[Provided material — start]

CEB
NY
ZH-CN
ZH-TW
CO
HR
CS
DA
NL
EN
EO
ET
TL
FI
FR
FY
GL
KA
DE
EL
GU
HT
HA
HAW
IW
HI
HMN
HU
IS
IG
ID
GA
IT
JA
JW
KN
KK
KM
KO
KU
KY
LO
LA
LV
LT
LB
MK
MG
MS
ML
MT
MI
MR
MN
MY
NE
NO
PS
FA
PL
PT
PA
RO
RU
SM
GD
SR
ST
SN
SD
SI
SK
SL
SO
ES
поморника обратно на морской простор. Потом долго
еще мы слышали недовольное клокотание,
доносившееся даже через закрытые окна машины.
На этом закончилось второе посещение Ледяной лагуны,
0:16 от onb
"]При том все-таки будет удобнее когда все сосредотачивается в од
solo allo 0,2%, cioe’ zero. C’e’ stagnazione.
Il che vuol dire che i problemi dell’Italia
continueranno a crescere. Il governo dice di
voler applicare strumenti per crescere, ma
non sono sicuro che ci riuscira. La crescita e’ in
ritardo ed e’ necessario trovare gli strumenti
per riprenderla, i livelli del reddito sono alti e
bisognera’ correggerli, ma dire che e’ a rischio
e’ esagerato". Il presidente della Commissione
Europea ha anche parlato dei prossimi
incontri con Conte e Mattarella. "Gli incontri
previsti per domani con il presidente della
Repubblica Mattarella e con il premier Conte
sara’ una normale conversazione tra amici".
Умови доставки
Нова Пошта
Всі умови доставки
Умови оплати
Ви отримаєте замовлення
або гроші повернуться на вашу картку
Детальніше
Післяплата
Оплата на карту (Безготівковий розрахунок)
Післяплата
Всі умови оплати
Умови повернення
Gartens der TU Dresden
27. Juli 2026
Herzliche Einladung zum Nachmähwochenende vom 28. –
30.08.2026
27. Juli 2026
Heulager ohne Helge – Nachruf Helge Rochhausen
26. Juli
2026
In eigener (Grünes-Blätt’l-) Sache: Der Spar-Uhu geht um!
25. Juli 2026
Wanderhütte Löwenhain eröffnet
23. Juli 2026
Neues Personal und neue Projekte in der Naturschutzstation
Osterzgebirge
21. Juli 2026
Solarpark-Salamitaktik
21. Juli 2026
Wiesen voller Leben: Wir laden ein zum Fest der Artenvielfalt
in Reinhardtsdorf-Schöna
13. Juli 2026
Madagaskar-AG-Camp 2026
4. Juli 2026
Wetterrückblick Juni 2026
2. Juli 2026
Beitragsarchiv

[Provided material — finish]

Lines with the string "Mattarella": pick each one out of the material and return it.

- **Result below**
incontri con Conte e Mattarella. "Gli incontri
Repubblica Mattarella e con il premier Conte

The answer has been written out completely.